Жена и правда в последнее время стала чаще плакать, прихварывала; с лекарствами плохо, что и добывали — в обрез для раненых. Делали хвойные отвары, на березовых, на кленовых почках, в последнее время на сон-траве, по-местному бобриках — высыпали на проталинах по взгорышкам, посвечивали синим и розовым. Ждали, когда развернет лист малина — верное средство, можно б летом запасти, не додумались. Считали, что на крестьянской жизни всему научены, а вышло — доучиваться надо.
Партизанские дела тоже шли по-другому, на огромной лесной площади, в сотни километров, налаживалось единое командование, из отрядов создавались бригады, устанавливалась прочная связь с Москвой. Но и забот прибавилось, задачи стали посерьезнее. Лето предстояло жаркое, тревожное, полыхающее огнем. В самом начале его, как только вода втянулась в берега, снова отправился в свои странствия и Косой Фаюкин. Земля прогрелась, перестала знобить подошвы, шагал босиком — лапти, простиранные онучи, куски и объедки хлеба, завернутые в холстинку, в кошеле за плечами, на суковатой палке. Было в его ширококостной сутулой фигуре, в лице, в неторопливости, в том, как держался и разговаривал, какое-то особое достоинство нищенства поневоле. Когда задерживали для проверки, не суетился, не заискивал, смотрел спокойно косящими глазами, отвечал на вопросы ясно, иногда по-сельски грубовато.

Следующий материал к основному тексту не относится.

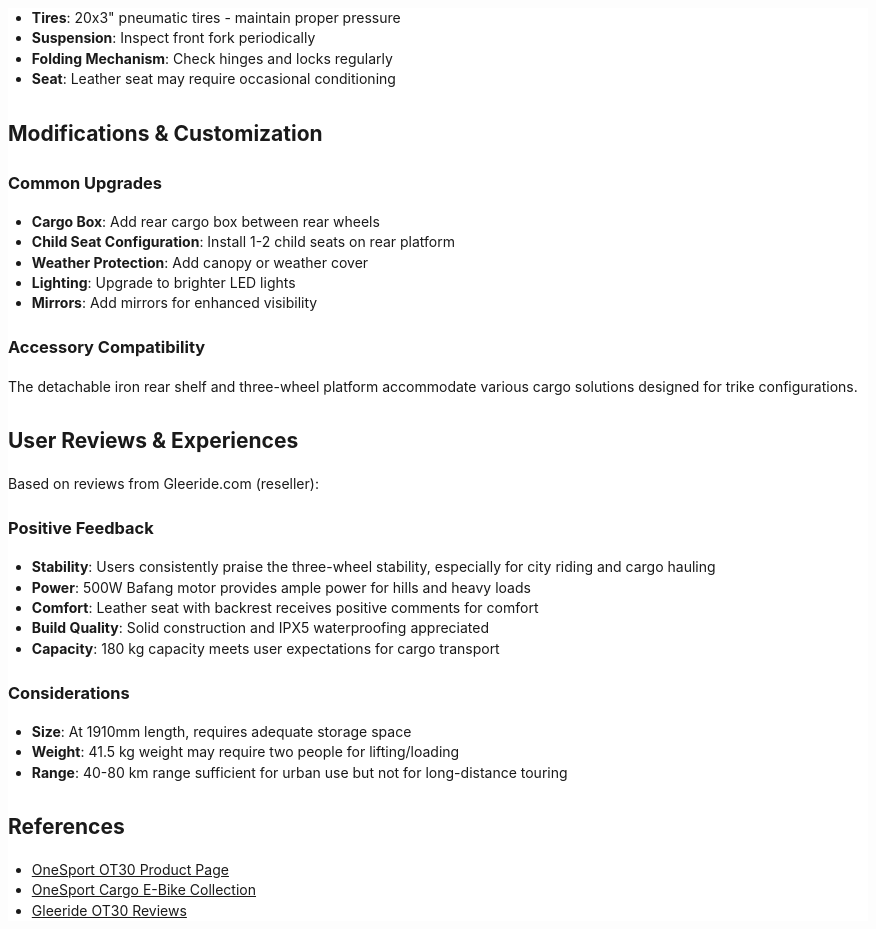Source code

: - **Tires**: 20x3" pneumatic tires - maintain proper pressure
- **Suspension**: Inspect front fork periodically
- **Folding Mechanism**: Check hinges and locks regularly
- **Seat**: Leather seat may require occasional conditioning

## Modifications & Customization

### Common Upgrades

- **Cargo Box**: Add rear cargo box between rear wheels
- **Child Seat Configuration**: Install 1-2 child seats on rear platform
- **Weather Protection**: Add canopy or weather cover
- **Lighting**: Upgrade to brighter LED lights
- **Mirrors**: Add mirrors for enhanced visibility

### Accessory Compatibility

The detachable iron rear shelf and three-wheel platform accommodate various cargo solutions designed for trike configurations.

## User Reviews & Experiences

Based on reviews from Gleeride.com (reseller):

### Positive Feedback

- **Stability**: Users consistently praise the three-wheel stability, especially for city riding and cargo hauling
- **Power**: 500W Bafang motor provides ample power for hills and heavy loads
- **Comfort**: Leather seat with backrest receives positive comments for comfort
- **Build Quality**: Solid construction and IPX5 waterproofing appreciated
- **Capacity**: 180 kg capacity meets user expectations for cargo transport

### Considerations

- **Size**: At 1910mm length, requires adequate storage space
- **Weight**: 41.5 kg weight may require two people for lifting/loading
- **Range**: 40-80 km range sufficient for urban use but not for long-distance touring

## References

- [OneSport OT30 Product Page](https://www.onesportglobal.com/products/onesport-ot30-electric-trike)
- [OneSport Cargo E-Bike Collection](https://www.onesportglobal.com/collections/cargo-e-bike)
- [Gleeride OT30 Reviews](https://www.gleeride.com/products/onesport-ot30-pro-20-3-wheel-folding-e-trike-500w-motor-48v-18ah-battery)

— Чего шатаешься? — кипятился какой-нибудь полицай с напускной самоуверенностью, которой у него на самом деле не было давно. — Выглядываешь? Может, шпионишь?

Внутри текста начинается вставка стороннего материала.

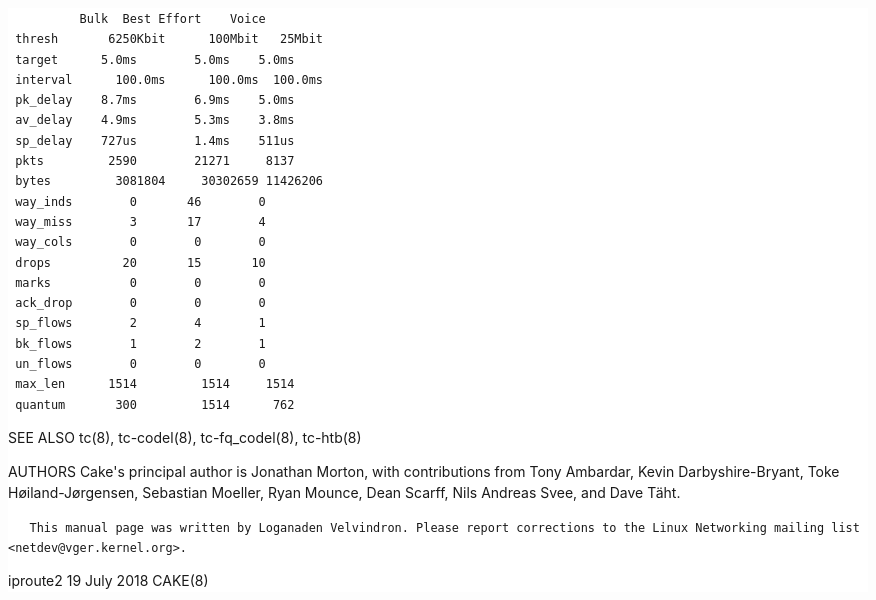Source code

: 			  Bulk	Best Effort	   Voice
	 thresh	      6250Kbit	    100Mbit	  25Mbit
	 target		 5.0ms	      5.0ms	   5.0ms
	 interval      100.0ms	    100.0ms	 100.0ms
	 pk_delay	 8.7ms	      6.9ms	   5.0ms
	 av_delay	 4.9ms	      5.3ms	   3.8ms
	 sp_delay	 727us	      1.4ms	   511us
	 pkts		  2590	      21271	    8137
	 bytes	       3081804	   30302659	11426206
	 way_inds	     0		 46	       0
	 way_miss	     3		 17	       4
	 way_cols	     0		  0	       0
	 drops		    20		 15	      10
	 marks		     0		  0	       0
	 ack_drop	     0		  0	       0
	 sp_flows	     2		  4	       1
	 bk_flows	     1		  2	       1
	 un_flows	     0		  0	       0
	 max_len	  1514	       1514	    1514
	 quantum	   300	       1514	     762

SEE ALSO
       tc(8), tc-codel(8), tc-fq_codel(8), tc-htb(8)

AUTHORS
       Cake's principal author is Jonathan Morton, with contributions from Tony Ambardar, Kevin Darbyshire-Bryant, Toke Høiland-Jørgensen, Sebastian  Moeller,
       Ryan Mounce, Dean Scarff, Nils Andreas Svee, and Dave Täht.

       This manual page was written by Loganaden Velvindron. Please report corrections to the Linux Networking mailing list <netdev@vger.kernel.org>.

iproute2								 19 July 2018								       CAKE(8)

— Подвело б живот к становому хребту, и ты б шатался. И жить хуже некуда, и смерть страшит.
— Дома бы сидел.
— В моей хате матицы остались, чтоб повеситься, да амбар, в котором мыши от голода друг друга поели. Хочешь — сходи да погляди.
— Семья где?
— Сынов в армию угнали по первой неделе войны, с женой на болото убег от бомб спасаться, там и похоронил ее. Тронулись под осень выходить, а черт, что ли, туману напустил, закрутились на одном месте. Ее в животе переломило, от кореньев каких, должно быть. Ели абы что, землю по-свински рыли. При могилке сосну затесал, найду ли потом, нет — богу известно.
— Так дуракам и надо — чего бежал?
— От страху и бежал. Не знаешь, что ль, как бывает?

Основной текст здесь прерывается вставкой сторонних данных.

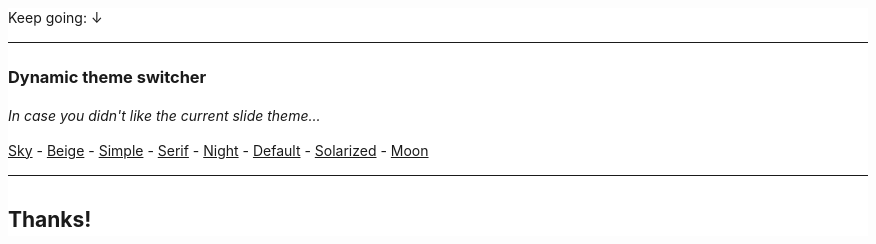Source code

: Keep going: $\downarrow$

***
### Dynamic theme switcher

*In case you didn't like the current slide theme...*

[Sky](?theme=sky#/themes) - [Beige](?theme=beige#/themes) - [Simple](?theme=simple#/themes) - [Serif](?theme=serif#/themes) - [Night](?theme=night#/themes) - [Default](?theme=default#/themes) - [Solarized](?theme=solarized#/themes) - [Moon](?theme=moon#/themes)


---
## Thanks!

Полицай посмеивался, запускал пробу:
— По своей советской власти, небось, воздыхаешь?
— Воздыхать по ней чего, не девка… Кровь и ей, и колхозу портил, может, что и по дурости. Батька на язык суковат был, мне оставил. А жить, врать не буду, в последние годы можно было, хлеба и картохи хватало. Обнадеживалось, что и лучше станет, а вон что вышло.
— Брюхом и думаешь — «хлеба», «картохи». Жизнь на том кончается, что ли?
— На чем она кончается, про то еще не узнал, а как есть нечего, и узнать не долгое дело.